MERANO. Lavoreranno con le giardinerie, o al cimitero. Ma anche all'ufficio tributi e all'anagrafe. Ventitré persone senza occupazione vengono assunte dal Comune a tempo determinato, per alcuni mesi e fino a un anno (prorogabile).

«Un modo per aiutare, in particolare, coloro i quali non lontani dal traguardo del pensionamento, si sono ritrovati senza lavoro e in difficoltà», spiega l'assessore al personale Nerio Zaccaria. «Allo stesso tempo, per il Comune sono una risorsa importante», in una cornice nella quale il posto pubblico è assai meno ambito rispetto al passato.

La giunta nella sua ultima seduta ha dato il via libera al provvedimento. L'indennità è di 8,20 euro lordi l'ora oltre ai contributi Inail e Inps. In media, lavoreranno 30 ore alla settimana. Paga decisamente smilza, «ma è quanto le norme, a cui ovviamente dobbiamo attenerci, dispongono. Alla Provincia chiedo una riflessione sul tema», aggiunge Zaccaria.

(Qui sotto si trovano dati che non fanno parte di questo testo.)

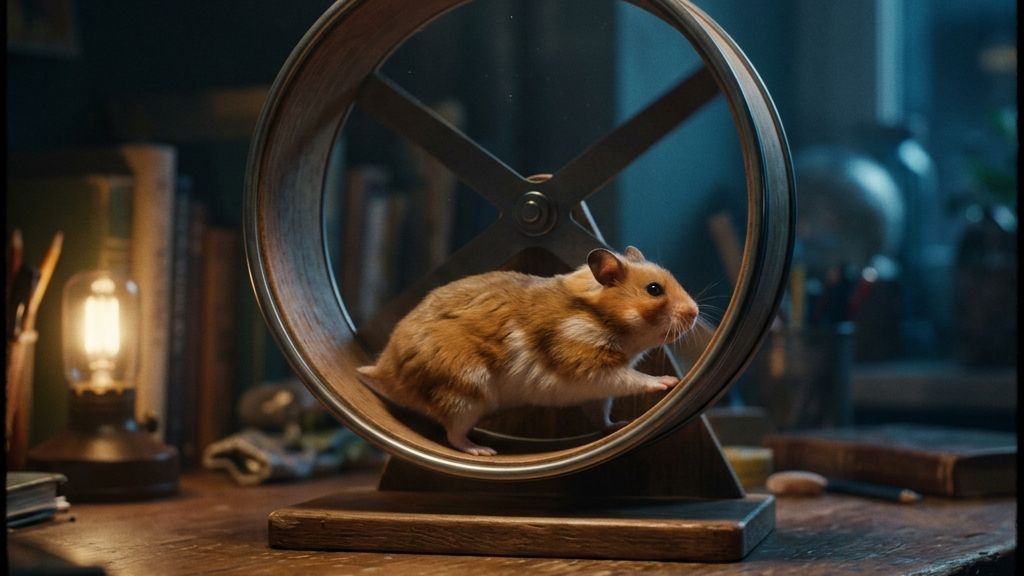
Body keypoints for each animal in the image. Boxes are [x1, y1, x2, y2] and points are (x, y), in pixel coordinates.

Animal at [357, 246, 699, 455]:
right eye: (654, 289)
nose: (695, 312)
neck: (603, 317)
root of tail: (384, 370)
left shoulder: (597, 392)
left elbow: (601, 413)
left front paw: (621, 426)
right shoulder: (588, 368)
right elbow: (633, 379)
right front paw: (668, 382)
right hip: (464, 392)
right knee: (453, 435)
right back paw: (483, 451)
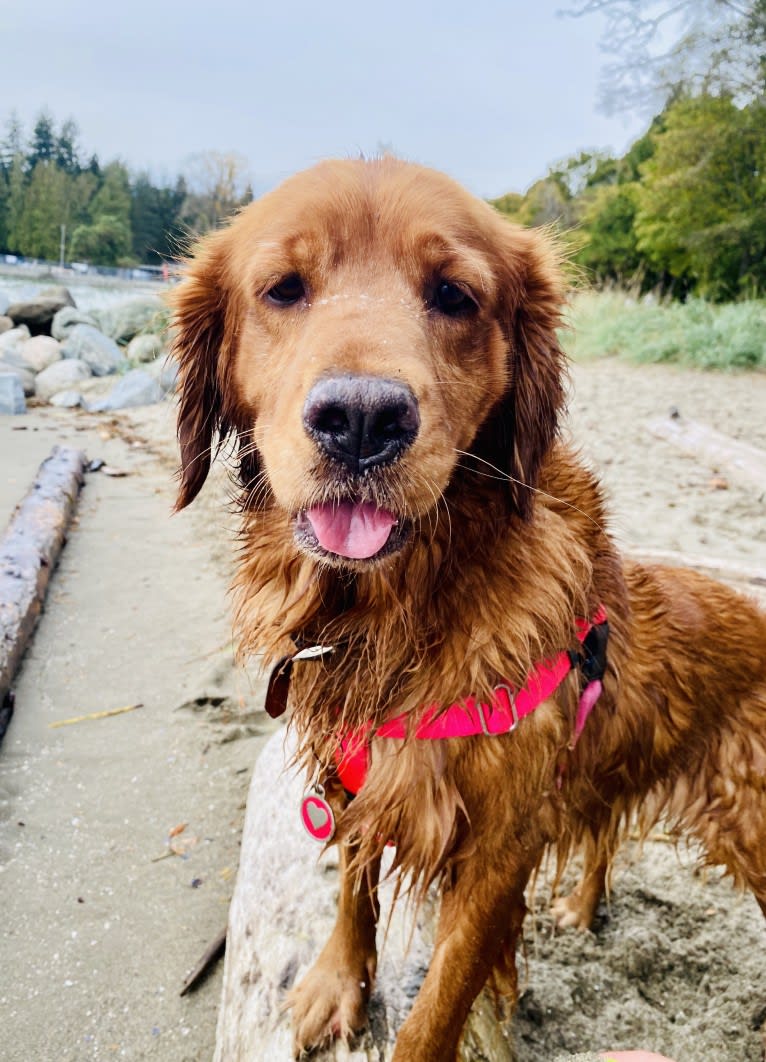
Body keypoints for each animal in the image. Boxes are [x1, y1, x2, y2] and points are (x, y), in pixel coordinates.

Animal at [172, 159, 764, 1062]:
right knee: (604, 837)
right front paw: (337, 982)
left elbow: (442, 1000)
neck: (394, 612)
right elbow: (353, 890)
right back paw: (583, 906)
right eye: (283, 289)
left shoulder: (497, 850)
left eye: (454, 295)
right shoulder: (356, 778)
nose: (362, 419)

Ai sensi della legge provinciale n. 11 dell'11 marzo 1986, la Provincia stessa e tutti gli enti soggetti alla tutela o vigilanza da parte dell'amministrazione provinciale hanno la facoltà di impiegare temporaneamente in progetti di pubblica utilità persone disoccupate da almeno sei mesi. Nell'ambito di tali progetti, nel corso del 2025 il Comune di Merano impiegherà nei diversi uffici - dall'edilizia privata al servizio tributi, dal museo civico alla Giardineria comunale - 23 persone iscritte nelle liste di disoccupazione da almeno sei mesi. «In quattro casi si tratta di persone con disabilità», osserva Zaccaria.

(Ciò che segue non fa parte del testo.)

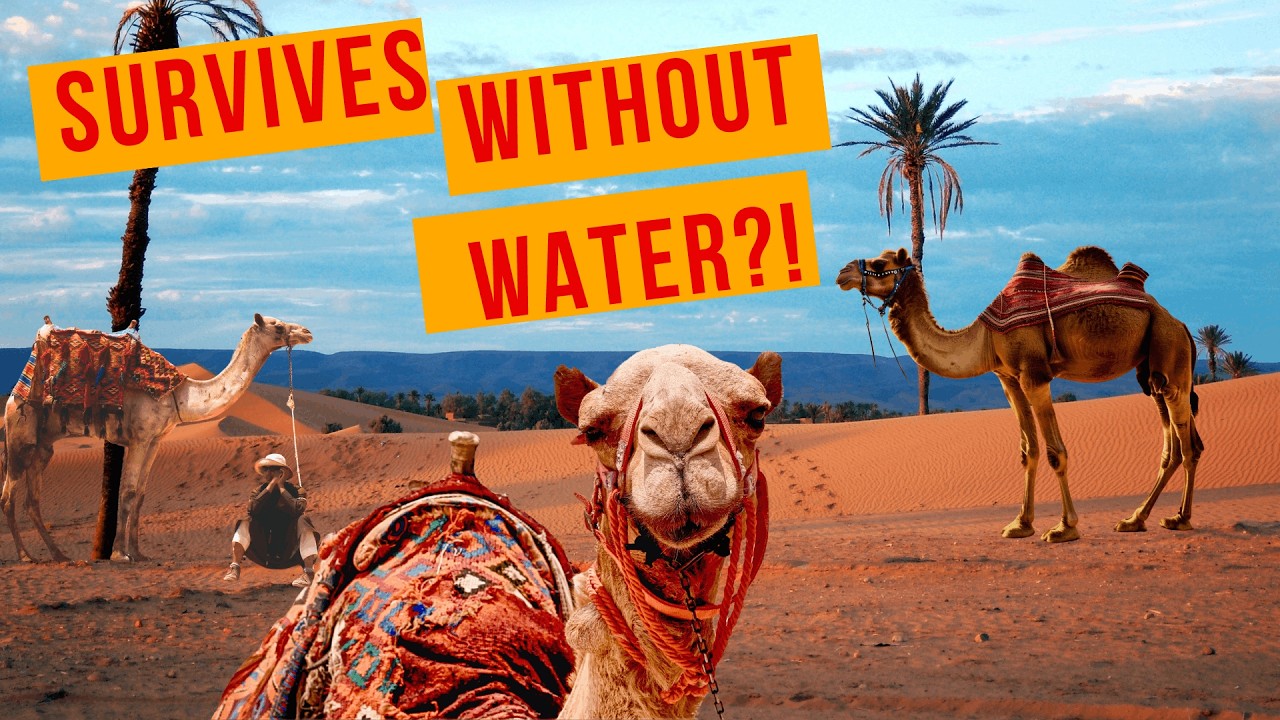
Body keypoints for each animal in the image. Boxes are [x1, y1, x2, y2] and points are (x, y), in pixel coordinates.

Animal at [2, 313, 312, 562]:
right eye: (277, 325)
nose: (306, 331)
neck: (179, 394)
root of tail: (14, 394)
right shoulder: (139, 438)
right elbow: (127, 492)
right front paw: (120, 554)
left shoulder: (154, 441)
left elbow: (140, 494)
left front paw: (138, 552)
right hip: (19, 435)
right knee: (8, 497)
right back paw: (26, 556)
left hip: (42, 446)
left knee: (32, 499)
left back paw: (58, 555)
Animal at [837, 247, 1202, 543]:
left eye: (879, 263)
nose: (843, 272)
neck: (983, 336)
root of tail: (1181, 323)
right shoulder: (1008, 380)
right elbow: (1029, 451)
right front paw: (1020, 524)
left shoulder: (1034, 376)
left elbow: (1056, 453)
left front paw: (1064, 528)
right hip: (1150, 372)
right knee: (1174, 446)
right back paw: (1135, 519)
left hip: (1169, 351)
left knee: (1187, 446)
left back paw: (1181, 519)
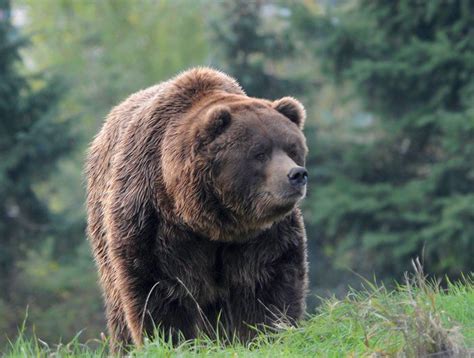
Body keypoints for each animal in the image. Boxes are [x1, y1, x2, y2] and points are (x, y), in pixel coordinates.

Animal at [84, 67, 308, 350]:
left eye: (292, 148)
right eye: (260, 153)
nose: (296, 175)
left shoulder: (261, 235)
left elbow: (268, 277)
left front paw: (267, 332)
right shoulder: (153, 221)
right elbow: (158, 287)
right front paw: (169, 339)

«Anche con l'attuazione di questi progetti, proposti con successo ormai da diversi anni, il Comune di Merano conferma la sua particolare attenzione nei confronti delle fasce della popolazione più fragili e a rischio di esclusione sociale. I progetti di pubblica utilità non sono solo un obbligo istituzionale. Rappresentano una chance di inclusione e crescita per le persone beneficiarie, che acquisiscono nuove competenze aumentando la propria occupabilità, ma al tempo stesso anche un'opportunità per l'ente pubblico. Grazie ai soggetti coinvolti si riesce infatti in molti casi a far fronte a esigenze di servizio che il personale in organico, per la mole di lavoro, non riesce a garantire in modo costante ed esaustivo. Basti pensare, per fare un esempio, all'attività di scansione e archiviazione di atti e documenti o ai lavori di manutenzione del verde pubblico o della segnaletica stradale».

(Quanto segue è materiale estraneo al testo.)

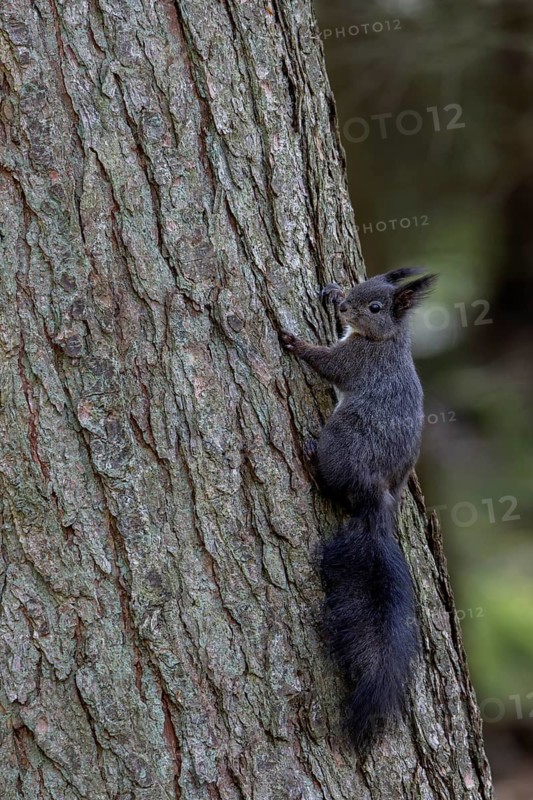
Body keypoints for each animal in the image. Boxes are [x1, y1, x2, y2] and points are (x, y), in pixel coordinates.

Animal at [280, 267, 437, 751]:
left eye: (376, 307)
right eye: (363, 285)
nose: (346, 305)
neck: (385, 340)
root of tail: (376, 499)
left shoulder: (357, 361)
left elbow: (329, 364)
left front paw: (295, 342)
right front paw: (330, 292)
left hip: (344, 438)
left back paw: (312, 462)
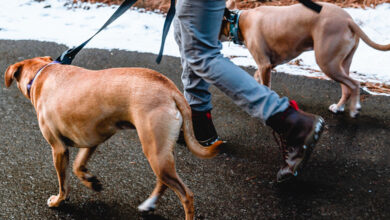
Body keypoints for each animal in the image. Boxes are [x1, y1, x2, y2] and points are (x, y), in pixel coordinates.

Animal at [4, 56, 222, 218]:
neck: (41, 73)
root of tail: (171, 90)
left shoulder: (58, 149)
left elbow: (63, 183)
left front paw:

L'iter prevede ora la presentazione dei progetti da parte dell'Ufficio personale al Centro di mediazione lavoro di Merano. Sulle domande deciderà il direttore della ripartizione lavoro della Provincia. In concomitanza con l'approvazione dei progetti verrà stabilito anche un eventuale contributo da parte della Provincia. Nel caso in cui l'amministrazione provinciale non dovesse concedere alcun contributo, il Comune di Merano dovrebbe stanziare la spesa massima di 360.655 euro. In caso di contributo provinciale (pari al 20% della spesa + 50% per le persone con disabilità, oltre a contributi Inail e Inps), la spesa a carico del Comune sarebbe di 244.822.